5 Ways Men Can Support Gender Equality in the Tech Workplace

Despite the #MeToo movement and recent outcries for equality, 85 percent of women and 62 percent of men believe gender discrimination exists in tech, according to the Dice Diversity and Inclusion Report 2018. Couple that with a recent Pew Research Center survey in which 48 percent of women in STEM jobs said their gender has made it harder for them to succeed, and it’s clear that discrimination remains persistent.

No matter how big the problem, you can perhaps make things at least a little better by acting as an agent of change in your workplace. Here are five ways that men in technology can support their female colleagues.

Speak Up

Don’t be afraid to push for change by pointing out unfair treatment or practices in the workplace, even if it means walking out or blowing the whistle online, suggested Ursula Mead, founder and CEO of InHerSight, a site dedicated to helping women improve workplaces.

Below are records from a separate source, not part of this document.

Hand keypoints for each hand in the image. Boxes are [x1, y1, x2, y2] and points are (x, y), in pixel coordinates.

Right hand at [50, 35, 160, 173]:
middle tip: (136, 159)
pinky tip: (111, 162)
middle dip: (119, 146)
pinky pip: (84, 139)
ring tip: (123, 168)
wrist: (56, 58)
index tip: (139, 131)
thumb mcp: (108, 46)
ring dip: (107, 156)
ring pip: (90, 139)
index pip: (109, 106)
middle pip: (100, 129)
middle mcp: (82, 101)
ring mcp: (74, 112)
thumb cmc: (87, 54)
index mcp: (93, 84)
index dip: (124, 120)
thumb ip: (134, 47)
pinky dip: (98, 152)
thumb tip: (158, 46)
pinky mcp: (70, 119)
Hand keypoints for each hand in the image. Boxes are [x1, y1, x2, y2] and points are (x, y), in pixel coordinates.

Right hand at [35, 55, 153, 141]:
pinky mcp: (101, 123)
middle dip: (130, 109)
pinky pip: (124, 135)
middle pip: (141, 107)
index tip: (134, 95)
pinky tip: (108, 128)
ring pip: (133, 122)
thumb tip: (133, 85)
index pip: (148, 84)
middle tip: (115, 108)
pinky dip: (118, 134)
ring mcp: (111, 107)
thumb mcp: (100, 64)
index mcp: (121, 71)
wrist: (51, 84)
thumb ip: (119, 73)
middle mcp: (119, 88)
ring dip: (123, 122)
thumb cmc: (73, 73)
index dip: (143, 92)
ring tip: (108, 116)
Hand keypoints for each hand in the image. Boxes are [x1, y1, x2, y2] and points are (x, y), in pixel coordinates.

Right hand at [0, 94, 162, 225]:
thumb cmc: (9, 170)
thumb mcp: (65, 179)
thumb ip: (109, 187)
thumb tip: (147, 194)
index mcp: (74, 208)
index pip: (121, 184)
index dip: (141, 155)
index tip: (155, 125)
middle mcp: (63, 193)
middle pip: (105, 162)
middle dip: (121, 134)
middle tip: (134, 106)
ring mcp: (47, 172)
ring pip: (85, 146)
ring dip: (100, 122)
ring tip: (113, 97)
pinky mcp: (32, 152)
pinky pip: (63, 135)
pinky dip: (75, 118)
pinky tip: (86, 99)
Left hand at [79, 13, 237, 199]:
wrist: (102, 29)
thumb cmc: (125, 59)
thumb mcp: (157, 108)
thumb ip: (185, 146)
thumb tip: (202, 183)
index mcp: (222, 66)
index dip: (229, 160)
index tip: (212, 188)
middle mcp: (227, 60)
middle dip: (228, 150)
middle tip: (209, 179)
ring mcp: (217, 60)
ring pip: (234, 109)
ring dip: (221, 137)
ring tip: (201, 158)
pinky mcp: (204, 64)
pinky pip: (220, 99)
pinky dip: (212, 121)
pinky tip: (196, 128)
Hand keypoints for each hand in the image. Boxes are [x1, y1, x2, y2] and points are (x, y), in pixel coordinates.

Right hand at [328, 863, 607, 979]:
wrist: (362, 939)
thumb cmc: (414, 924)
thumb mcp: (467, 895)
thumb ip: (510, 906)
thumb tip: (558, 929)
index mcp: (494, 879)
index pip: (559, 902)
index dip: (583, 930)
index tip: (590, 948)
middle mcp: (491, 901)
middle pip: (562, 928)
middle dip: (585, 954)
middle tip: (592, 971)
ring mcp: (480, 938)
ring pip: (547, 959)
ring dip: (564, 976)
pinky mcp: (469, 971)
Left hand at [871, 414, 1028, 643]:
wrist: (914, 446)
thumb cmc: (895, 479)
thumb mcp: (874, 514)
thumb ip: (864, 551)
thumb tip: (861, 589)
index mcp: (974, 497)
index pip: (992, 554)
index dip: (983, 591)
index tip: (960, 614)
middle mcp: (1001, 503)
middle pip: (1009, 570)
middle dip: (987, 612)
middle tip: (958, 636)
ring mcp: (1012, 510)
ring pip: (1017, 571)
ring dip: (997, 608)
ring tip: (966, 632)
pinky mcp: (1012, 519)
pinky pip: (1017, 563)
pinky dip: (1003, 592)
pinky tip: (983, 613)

Collective action not only brings attention to the plight of women; it often results in better corporate protections, Mead noted. For instance, the recent protest at Google over the handling of sexual harassment allegations not only ushered in policy changes at the search-engine giant, but several other tech companies got the message and followed suit with their own policy alterations.

Become an Ally

According to Mead, over 40 percent of the women who rate the places they’ve worked on InHerSight say they don’t have male allies or advocates at work. As a result, they are often excluded from important meetings or decision-making caucuses, which in turn impacts their careers, professional growth and workloads. Worse, their ideas are either overlooked or plagiarized by their male counterparts, a behavior known as “hepeating.”

As a male employee, you can lobby for change by amplifying the voice of women in the workplace. Recognize their ideas in meetings, solicit their input, and tout their accomplishments. If you’re comfortable doing so, volunteer to share a past or current salary as a way to counter the pay discrimination that often plagues women in technical fields; arming them with that information will allow them to more effectively negotiate their next raise.

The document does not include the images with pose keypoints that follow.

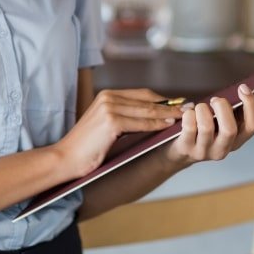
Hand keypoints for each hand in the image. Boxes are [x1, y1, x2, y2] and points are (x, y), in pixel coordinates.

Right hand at [54, 89, 183, 178]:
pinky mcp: (111, 121)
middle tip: (188, 108)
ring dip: (167, 114)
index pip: (142, 94)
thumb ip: (124, 117)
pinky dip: (157, 124)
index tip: (179, 104)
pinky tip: (168, 126)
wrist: (65, 159)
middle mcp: (108, 97)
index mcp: (106, 95)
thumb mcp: (105, 126)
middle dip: (169, 105)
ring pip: (146, 110)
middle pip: (146, 100)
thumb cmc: (86, 147)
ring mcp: (109, 108)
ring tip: (183, 117)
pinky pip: (141, 122)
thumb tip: (152, 118)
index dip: (162, 99)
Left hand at [166, 83, 253, 166]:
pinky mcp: (187, 148)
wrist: (180, 151)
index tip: (243, 88)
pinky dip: (188, 113)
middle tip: (214, 100)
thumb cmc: (203, 129)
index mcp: (237, 140)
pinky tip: (188, 113)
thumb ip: (230, 110)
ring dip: (202, 109)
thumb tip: (237, 90)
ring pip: (206, 127)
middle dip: (222, 107)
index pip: (253, 126)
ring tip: (199, 107)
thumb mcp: (220, 122)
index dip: (251, 105)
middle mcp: (223, 149)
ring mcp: (204, 151)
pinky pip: (189, 126)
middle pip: (230, 129)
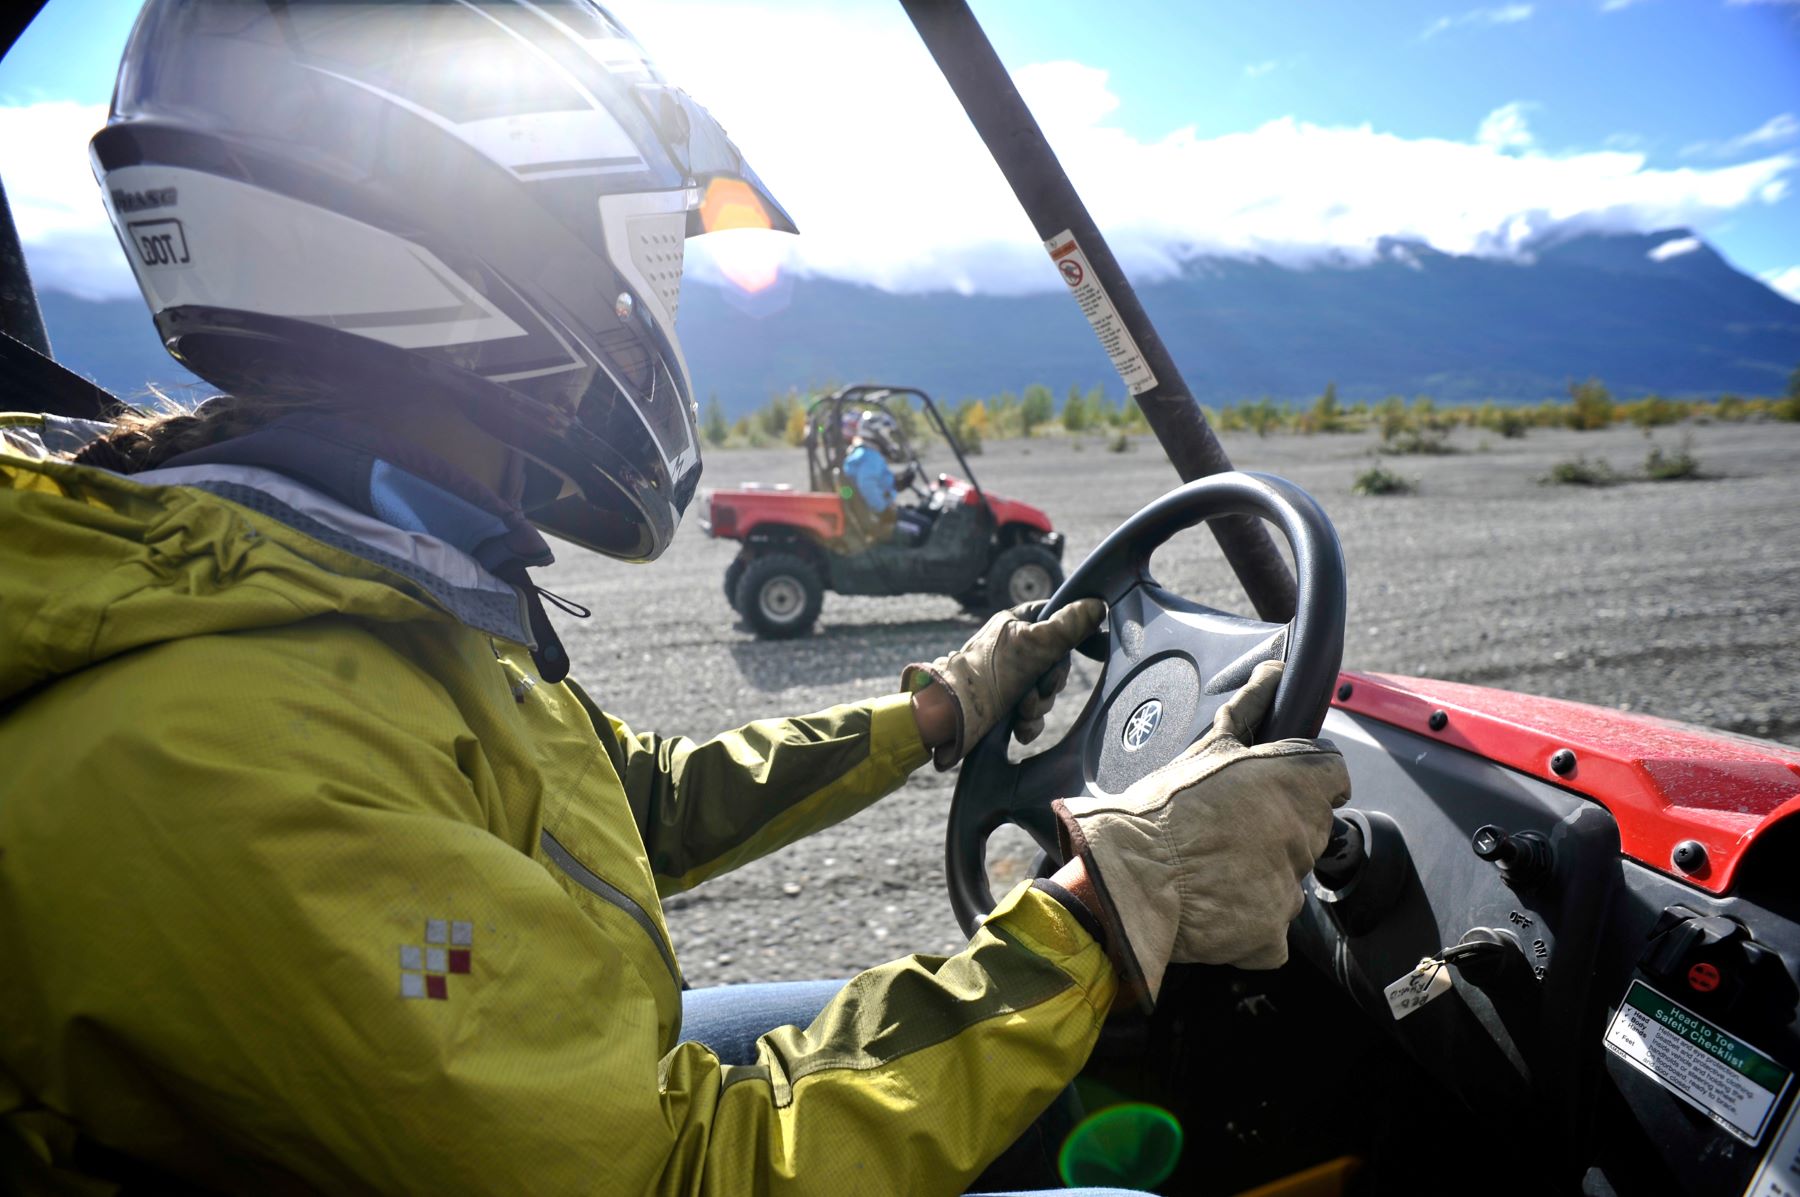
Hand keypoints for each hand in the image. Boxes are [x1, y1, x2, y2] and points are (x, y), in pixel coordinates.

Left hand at [902, 598, 1105, 769]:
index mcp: (1016, 623)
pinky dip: (1029, 722)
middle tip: (1040, 688)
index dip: (1070, 636)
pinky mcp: (1003, 704)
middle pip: (1055, 661)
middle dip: (1050, 683)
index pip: (1055, 617)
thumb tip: (1097, 605)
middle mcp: (1012, 648)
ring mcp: (1008, 677)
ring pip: (1044, 690)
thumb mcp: (1037, 644)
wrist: (953, 715)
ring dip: (1039, 705)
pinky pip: (1030, 713)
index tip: (1077, 649)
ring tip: (1023, 710)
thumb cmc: (991, 673)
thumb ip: (1070, 625)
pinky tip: (1020, 727)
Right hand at [1050, 661, 1348, 1004]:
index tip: (1275, 790)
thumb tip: (1275, 671)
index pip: (1332, 778)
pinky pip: (1271, 933)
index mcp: (1294, 785)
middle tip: (1227, 831)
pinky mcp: (1270, 935)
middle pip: (1308, 833)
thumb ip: (1250, 708)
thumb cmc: (1162, 807)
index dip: (1305, 781)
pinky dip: (1249, 925)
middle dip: (1276, 831)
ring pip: (1287, 882)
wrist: (1127, 875)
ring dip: (1261, 878)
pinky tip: (1215, 908)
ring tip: (1212, 870)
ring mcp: (1288, 889)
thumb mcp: (1209, 746)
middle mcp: (1302, 837)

Embolden Women through Mentoring

Offer to serve as a mentor to your women colleagues by sharing your expertise. Invite them to participate in leadership tasks, as well.

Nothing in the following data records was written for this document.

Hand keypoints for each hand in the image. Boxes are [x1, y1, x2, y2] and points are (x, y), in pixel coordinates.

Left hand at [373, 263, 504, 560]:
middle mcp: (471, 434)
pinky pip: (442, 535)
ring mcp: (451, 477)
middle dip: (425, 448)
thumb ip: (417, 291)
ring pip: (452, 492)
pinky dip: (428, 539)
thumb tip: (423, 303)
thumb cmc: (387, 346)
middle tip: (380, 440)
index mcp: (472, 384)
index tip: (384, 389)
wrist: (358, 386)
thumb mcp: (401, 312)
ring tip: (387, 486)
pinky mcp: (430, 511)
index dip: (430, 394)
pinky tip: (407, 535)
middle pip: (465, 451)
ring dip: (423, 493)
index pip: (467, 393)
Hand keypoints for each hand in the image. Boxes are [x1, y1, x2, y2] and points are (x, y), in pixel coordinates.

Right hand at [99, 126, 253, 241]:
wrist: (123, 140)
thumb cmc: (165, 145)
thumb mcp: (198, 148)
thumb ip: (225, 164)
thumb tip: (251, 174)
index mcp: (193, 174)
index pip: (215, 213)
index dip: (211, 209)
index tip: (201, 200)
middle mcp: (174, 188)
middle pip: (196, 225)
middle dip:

“You don’t necessarily need a formal mentoring relationship to help women advance,” noted Kirsten Moorefield, co-founder and COO of Cloverleaf, a provider of team assessment tools. Provide tips for navigating a male-dominated workplace. Alternatively, help junior colleagues deepen their managerial skills by allowing them to push back when they disagree; walk them through your reasoning when you make decisions.

Avoid Double Standards

When it comes to recognizing skills and achievements (and awarding raises and promotions), studies show that double standards are alive and well.

For example, in a blind study of GitHub users, code written by women was accepted 78.6 percent of the time—4 percent more than code written by men. Yet even if women were rated as better coders, they were only recognized as such when their gender was omitted from their submissions. Moreover, while men are encouraged and respected for being assertive, women who exhibit assertive behaviors tend to viewed negatively in a workplace environment.

So what can male tech pros do to help level the playing field? Recognize and overcome your unconscious bias and stereotypes that may influence the way you evaluate the contributions of your female colleagues. Use the same standards and measures to assess the value of work done by all genders.

Support a More Curious Culture

Doing what you can to promote a more inclusive culture not only encourages creative problem-solving and innovation among teams—it benefits women by fostering inclusiveness and diversity within the workplace. Support open-minded conversations where everyone feels empowered to contribute their thoughts and ideas.

Cognitive diversity has become increasingly important, especially in tech,” Moorefield explained. That’s because understanding the cultural views, problems and preferences of a diverse user base is critical to launching a new solution or tool. As tech pros and leaders are discovering, the best way to appeal to the needs of diverse customers is by having a diverse workforce.